» What needs to be done
Restate word for word the line containing "in the best case" and all remaining lines of the entries below.

(Plain-text document sources)
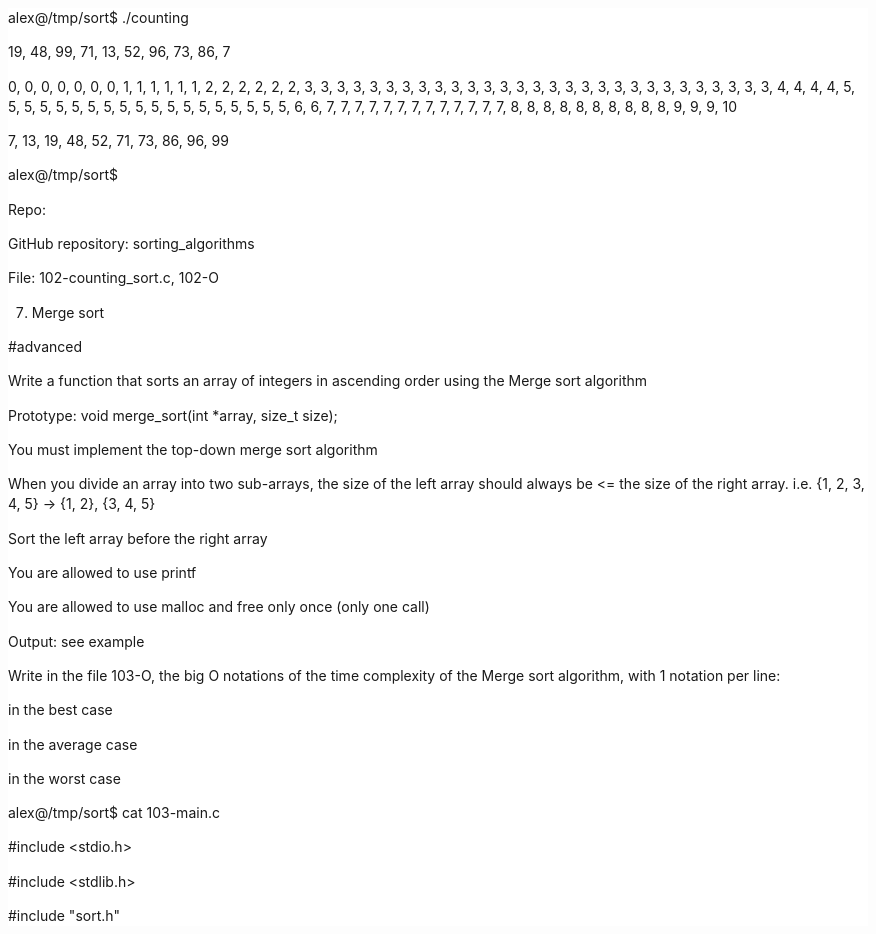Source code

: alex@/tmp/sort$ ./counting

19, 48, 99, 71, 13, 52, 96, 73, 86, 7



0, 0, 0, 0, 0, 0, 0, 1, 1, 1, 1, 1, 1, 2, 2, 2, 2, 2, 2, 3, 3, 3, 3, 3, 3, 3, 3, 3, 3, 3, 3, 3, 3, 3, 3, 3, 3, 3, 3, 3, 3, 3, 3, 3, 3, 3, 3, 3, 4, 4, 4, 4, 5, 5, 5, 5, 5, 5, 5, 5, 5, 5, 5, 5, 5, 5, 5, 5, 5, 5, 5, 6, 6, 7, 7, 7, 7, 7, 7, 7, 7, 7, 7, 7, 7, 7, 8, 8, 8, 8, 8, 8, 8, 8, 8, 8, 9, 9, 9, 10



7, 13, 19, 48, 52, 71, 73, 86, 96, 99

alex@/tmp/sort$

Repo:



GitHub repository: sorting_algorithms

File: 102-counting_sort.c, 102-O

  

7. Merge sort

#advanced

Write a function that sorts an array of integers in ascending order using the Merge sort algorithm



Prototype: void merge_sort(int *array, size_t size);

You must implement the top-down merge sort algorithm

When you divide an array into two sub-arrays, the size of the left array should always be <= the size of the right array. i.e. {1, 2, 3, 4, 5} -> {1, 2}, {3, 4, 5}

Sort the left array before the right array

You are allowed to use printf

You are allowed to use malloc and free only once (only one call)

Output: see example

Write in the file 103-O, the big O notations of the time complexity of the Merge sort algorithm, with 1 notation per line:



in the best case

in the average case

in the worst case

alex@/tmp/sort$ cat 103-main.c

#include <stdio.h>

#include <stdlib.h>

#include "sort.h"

» Answer to the problem
in the best case

in the average case

in the worst case

alex@/tmp/sort$ cat 103-main.c

#include <stdio.h>

#include <stdlib.h>

#include "sort.h"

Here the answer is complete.